[[ Text excerpt, beginning ]]
Tanah Beru & Bira
On your way to Bira, you can stop at the shipyard of Tanah Beru which is one of the last place in Indonesia where traditional wooden masted sailing ships are built.
The myth around Bugi sailors owes much to the journey of Alfred Wallace from Makassar to Aru islands on a pinisi ship in the 19th century. Bugi sea traders have sailed through the archipelago since a long time but they rised as a true maritime power in the 17th century with the kingdom of Goa. They were importing Indian clothes, firearms and precious metals while exporting spices (before the Dutch submitted them), peppers, sappan and santan wood, tortoise shells, rattan, wax and sea cucumber.
Nowadays most ship buyers are tourism operators who use those boats to bring guests on diving cruises. For a big liveboard expect to pay 3-4 billion IDR (200-270’000 USD), for a smaller boat like the ones you can see in the bay of Labuan Bajo, prices start at 200 million IDR (13’500 USD).
Bira is a popular beach destination located on the South-East tip of the same Sulawesi’s peninsula as Makassar. To access the area, you have to buy a ticket in a booth (15’000Rp locals / 40’000Rp foreigners).
The main draw of Bira is the long (a few kilometers) white sand beach. Besides that there is not much to do.
Bira is also a fair dive destination. The concentration of reef sharks is very high. I dived 2 times with Bira Dive Camp for 900’000Rp. It’s a bit far from the main village so you better stay there if you plan on staying a few days.
Snorkeling trips can also be arranged. It gets quite crowded in the weekend with visitors from Makassar. Otherwise it’s very calm during the week.
Kajangs form another ethnical group of South Sulawesi with its own language (related to the Bugi language, it uses the same script in its ancient form). A community in Amatoa village is special because they refuses modernity. They’re wearing black clothes and don’t use modern devices in the premises of their village. It’s a similar philosophy that the one of the Baduy in Banten province in Java.
In Bira I met Naim who is running a complementary school in Bulukumba. Elementary school students only have classes in the morning in Indonesia, so he offers additional lessons in mathematics, English and Arabic (for Quran reading). Price is very reasonable (less than 20$ per month and he takes some of them for free).
I told me I knew some people in the Kajang tribe and he could give me a ride. In exchange I would spend an afternoon in his school speaking English with different groups of students.
So I went back to Bulukumba first (20’000Rp by pete-pete from Bira).
There is no public transport going to Amatoa, one village of the Kajang. You could try to get an ojek from Tanah Beru (it’s a 2 hours ride). The nearest town with public transports is Tanete (30 min).
The house of Pak Kahar, a respected local leader, was our first stop. His living room is constantly filled with guests that invariably stay for lunch or dinner. His wife has a lots of work in the kitchen even with a couple of young girls from the village to help her. I would sleep one night in his children-now-student-in-Makassar’s room.
[[ Text excerpt, end ]]
[[ Provided material, beginning ]]
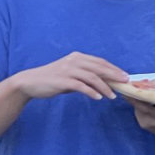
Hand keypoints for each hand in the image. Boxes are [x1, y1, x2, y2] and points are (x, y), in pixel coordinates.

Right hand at [11, 52, 126, 100]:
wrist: (30, 82)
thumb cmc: (53, 79)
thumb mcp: (71, 74)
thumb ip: (86, 76)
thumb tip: (105, 82)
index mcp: (77, 57)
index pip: (100, 62)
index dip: (114, 69)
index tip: (125, 76)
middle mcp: (74, 61)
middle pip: (100, 67)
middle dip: (114, 76)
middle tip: (125, 84)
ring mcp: (68, 70)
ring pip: (93, 77)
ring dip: (105, 87)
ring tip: (112, 96)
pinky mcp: (63, 80)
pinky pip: (81, 86)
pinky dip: (92, 92)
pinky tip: (98, 97)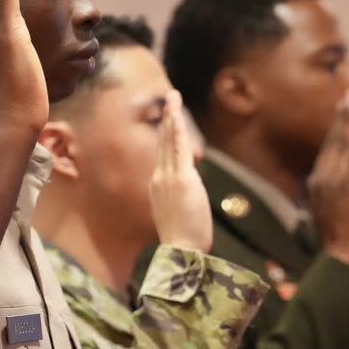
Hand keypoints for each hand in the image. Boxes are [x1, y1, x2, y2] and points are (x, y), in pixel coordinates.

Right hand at [149, 91, 212, 252]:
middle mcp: (159, 177)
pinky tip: (176, 115)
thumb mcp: (178, 214)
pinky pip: (179, 148)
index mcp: (157, 186)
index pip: (163, 155)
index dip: (166, 135)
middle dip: (167, 119)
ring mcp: (169, 177)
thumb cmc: (183, 240)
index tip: (169, 120)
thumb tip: (190, 193)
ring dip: (172, 117)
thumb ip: (181, 198)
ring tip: (173, 98)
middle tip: (170, 98)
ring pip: (170, 141)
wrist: (181, 250)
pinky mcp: (182, 178)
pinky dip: (177, 130)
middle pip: (163, 143)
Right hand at [308, 89, 348, 271]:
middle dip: (342, 115)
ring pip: (342, 143)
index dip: (338, 127)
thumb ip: (333, 192)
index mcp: (318, 182)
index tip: (345, 110)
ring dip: (348, 118)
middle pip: (333, 139)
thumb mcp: (332, 211)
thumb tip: (335, 184)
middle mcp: (322, 177)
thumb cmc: (342, 240)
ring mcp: (335, 181)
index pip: (329, 148)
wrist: (342, 257)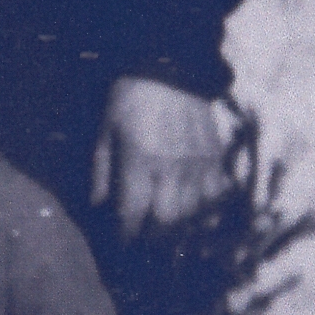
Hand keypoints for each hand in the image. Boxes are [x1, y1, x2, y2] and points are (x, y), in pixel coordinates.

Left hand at [93, 75, 231, 236]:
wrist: (171, 68)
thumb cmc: (128, 100)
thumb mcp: (103, 132)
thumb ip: (101, 172)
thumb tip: (98, 207)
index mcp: (139, 160)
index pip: (132, 212)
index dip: (125, 236)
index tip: (120, 246)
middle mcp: (172, 167)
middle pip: (166, 222)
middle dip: (152, 241)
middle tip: (143, 246)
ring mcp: (198, 164)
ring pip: (193, 214)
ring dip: (178, 231)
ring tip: (167, 238)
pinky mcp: (216, 158)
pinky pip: (216, 197)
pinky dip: (206, 213)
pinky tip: (195, 219)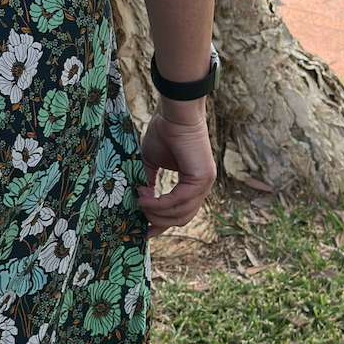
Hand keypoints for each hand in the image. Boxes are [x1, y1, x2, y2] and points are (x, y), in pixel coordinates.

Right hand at [137, 98, 215, 230]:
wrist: (175, 112)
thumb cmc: (164, 130)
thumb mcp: (152, 162)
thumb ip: (149, 182)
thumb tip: (140, 199)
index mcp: (193, 183)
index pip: (182, 212)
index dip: (162, 224)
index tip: (144, 231)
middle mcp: (202, 186)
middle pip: (182, 218)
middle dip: (158, 222)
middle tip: (139, 222)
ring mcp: (205, 183)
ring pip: (180, 213)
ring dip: (156, 212)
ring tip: (138, 201)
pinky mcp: (201, 179)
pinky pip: (178, 200)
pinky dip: (159, 202)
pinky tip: (144, 196)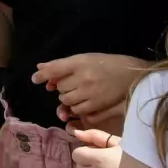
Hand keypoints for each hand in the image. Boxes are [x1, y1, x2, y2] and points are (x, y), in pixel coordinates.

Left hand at [33, 53, 147, 119]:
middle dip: (60, 86)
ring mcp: (90, 92)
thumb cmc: (107, 64)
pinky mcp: (97, 105)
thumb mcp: (85, 58)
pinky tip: (82, 101)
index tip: (35, 79)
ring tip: (76, 91)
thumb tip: (40, 68)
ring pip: (67, 99)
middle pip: (60, 86)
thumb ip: (63, 64)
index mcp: (80, 62)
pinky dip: (76, 107)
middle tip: (68, 83)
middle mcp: (84, 77)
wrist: (132, 75)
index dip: (43, 74)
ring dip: (67, 97)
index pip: (55, 68)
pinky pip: (78, 109)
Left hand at [68, 127, 121, 167]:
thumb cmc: (136, 154)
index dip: (83, 150)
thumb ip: (95, 136)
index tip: (94, 149)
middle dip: (87, 161)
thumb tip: (76, 132)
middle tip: (102, 158)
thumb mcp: (117, 141)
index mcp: (99, 160)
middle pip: (80, 167)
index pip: (76, 155)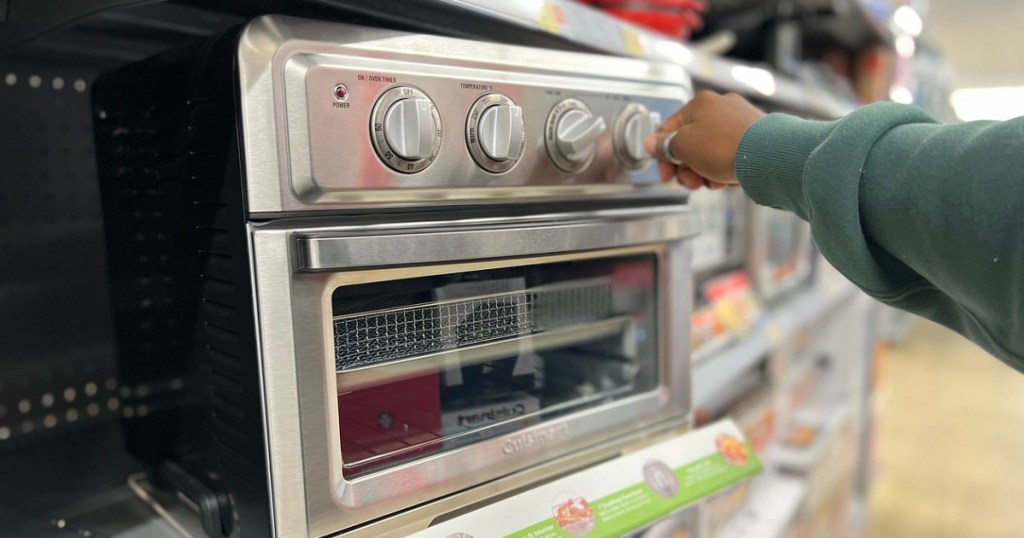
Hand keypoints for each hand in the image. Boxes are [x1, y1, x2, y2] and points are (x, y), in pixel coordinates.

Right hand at [644, 90, 764, 189]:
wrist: (769, 156)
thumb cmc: (726, 147)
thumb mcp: (684, 147)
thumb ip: (665, 145)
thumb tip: (651, 143)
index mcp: (700, 103)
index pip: (669, 129)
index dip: (663, 156)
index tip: (665, 176)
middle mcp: (721, 107)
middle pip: (691, 142)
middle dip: (687, 168)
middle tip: (691, 183)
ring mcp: (740, 121)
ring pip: (710, 150)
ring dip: (705, 171)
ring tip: (712, 183)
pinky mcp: (755, 136)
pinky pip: (730, 154)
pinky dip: (724, 169)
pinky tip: (727, 180)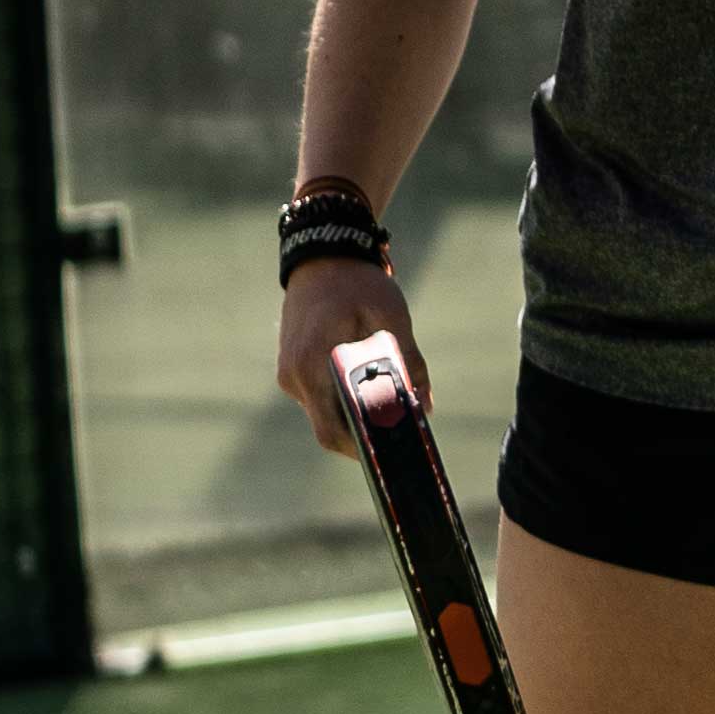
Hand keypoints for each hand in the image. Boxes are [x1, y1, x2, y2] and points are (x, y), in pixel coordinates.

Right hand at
[[ Provided material, end ]]
Please copy the Tanah Beru and Bira text starting with "The myth around" and going on through "IDR (13’500 USD).", renaming "tourism operators" to "travel companies" wherever it appears.

The myth around Bugi sailors owes much to the journey of Alfred Wallace from Makassar to Aru islands on a pinisi ship in the 19th century. Bugi sea traders have sailed through the archipelago since a long time but they rised as a true maritime power in the 17th century with the kingdom of Goa. They were importing Indian clothes, firearms and precious metals while exporting spices (before the Dutch submitted them), peppers, sappan and santan wood, tortoise shells, rattan, wax and sea cucumber.
Nowadays most ship buyers are travel companies who use those boats to bring guests on diving cruises. For a big liveboard expect to pay 3-4 billion IDR (200-270’000 USD), for a smaller boat like the ones you can see in the bay of Labuan Bajo, prices start at 200 million IDR (13’500 USD).